• _Work to complete_
Answer these questions using the treadmill and exercise bike article:
1. According to topfitnessmag.com, about how many calories will a 155-pound adult burn in a 30-minute treadmill run at 6 mph?
2. How long do the short bursts of intense activity last in the Mayoclinic.org definition of interval training?
3. Why does the chiropractor recommend interval training for runners?

• _Page text_
========================================================================

05 Oct Should I exercise on both a treadmill and an exercise bike?
How long should I spend on each one of them?
By AARON DORKSEN – 3G Cardio Fitness Editor
Which is better to exercise on – a treadmill or an exercise bike?
My answer without hesitation is BOTH. As for how long you should use these machines, read on but remember that one size doesn’t fit all.
Generally speaking, running on a treadmill will burn more calories and work your muscles more in a shorter period of time than using an exercise bike.
However, if you aren’t able to run very fast, or run at all, then it’s entirely possible that you could get a better workout on an exercise bike.
PROS AND CONS
*Feel the burn – According to topfitnessmag.com, an average-sized adult can burn 90 more calories in a half-hour on a treadmill than on an exercise bike.
“A 30 minute treadmill running session at 6 mph for a 155 pound adult will burn around 350 calories,” topfitnessmag.com reported. “The same size adult will burn around 260 calories in 30 minutes on a Spin bike at a steady pace.”
However, if you are able to keep up with the pace at a spin class, or even come close, you might actually burn more calories than running at 6 mph on a treadmill.
“A Spinning class is much more intense so you can expect to burn anywhere from 400-600 calories if you push yourself,” topfitnessmag.com stated.
From Woman.thenest.com: “A 160-pound person can burn over 600 calories per hour at the leisurely pace of 5 mph (in a spinning class). Increase the speed to 8 mph and that figure jumps to over 800 per hour.”
*Interval training – Interval training is a fantastic way to maximize your workout on a treadmill or exercise bike. (NOTE: Check with a doctor before starting an interval training program).
Mayoclinic.org defines interval training as, “simply alternating short bursts (approximately 30 seconds) of intense activity with longer intervals (three to four minutes) of less intense activity.”
Once you’re in better shape, you can stretch out the hard part of the interval training for longer durations. For example, you might run for five minutes and walk for two and repeat.
Or, you might run hard for 3 minutes and then jog slower for one minute and repeat. The same things can be done on an exercise bike, riding hard for bursts and then going slower.
I talked to a chiropractor recently who told me that he recommends interval training for runners because it’s easier on the joints than just going out and running for 15-20 minutes without walking at all. He’s a former cross country runner, but now in his 50s actually does interval training himself, running for parts of the workout and then walking for other stretches.
*Proceed with caution – If you’ve experienced pain in the knees, hips, ankles, etc., a weight-bearing exercise like running on a treadmill should be done with caution. If that’s the case, using an exercise bike might be the best choice.

========================================================================

• _Data shown_
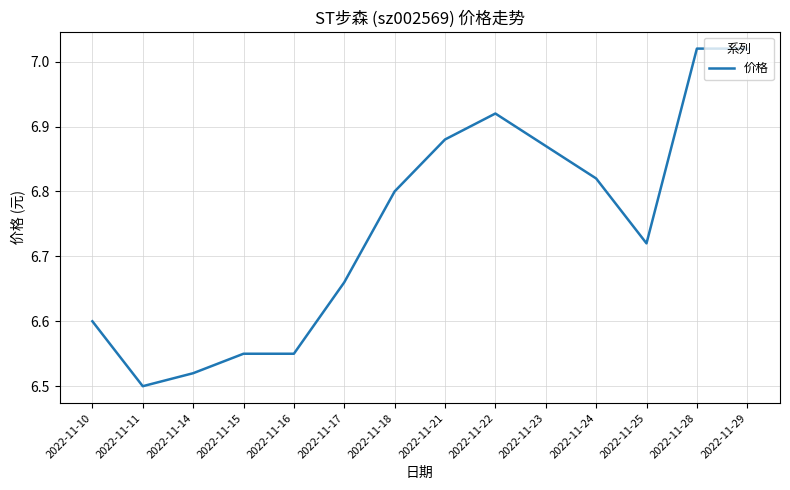

Where is the first local minimum?

2022-11-11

========================================================================

• _Finished task_
1. Around 350 calories.
2. Approximately 30 seconds.
3. It is easier on the joints than running for 15-20 minutes without walking at all.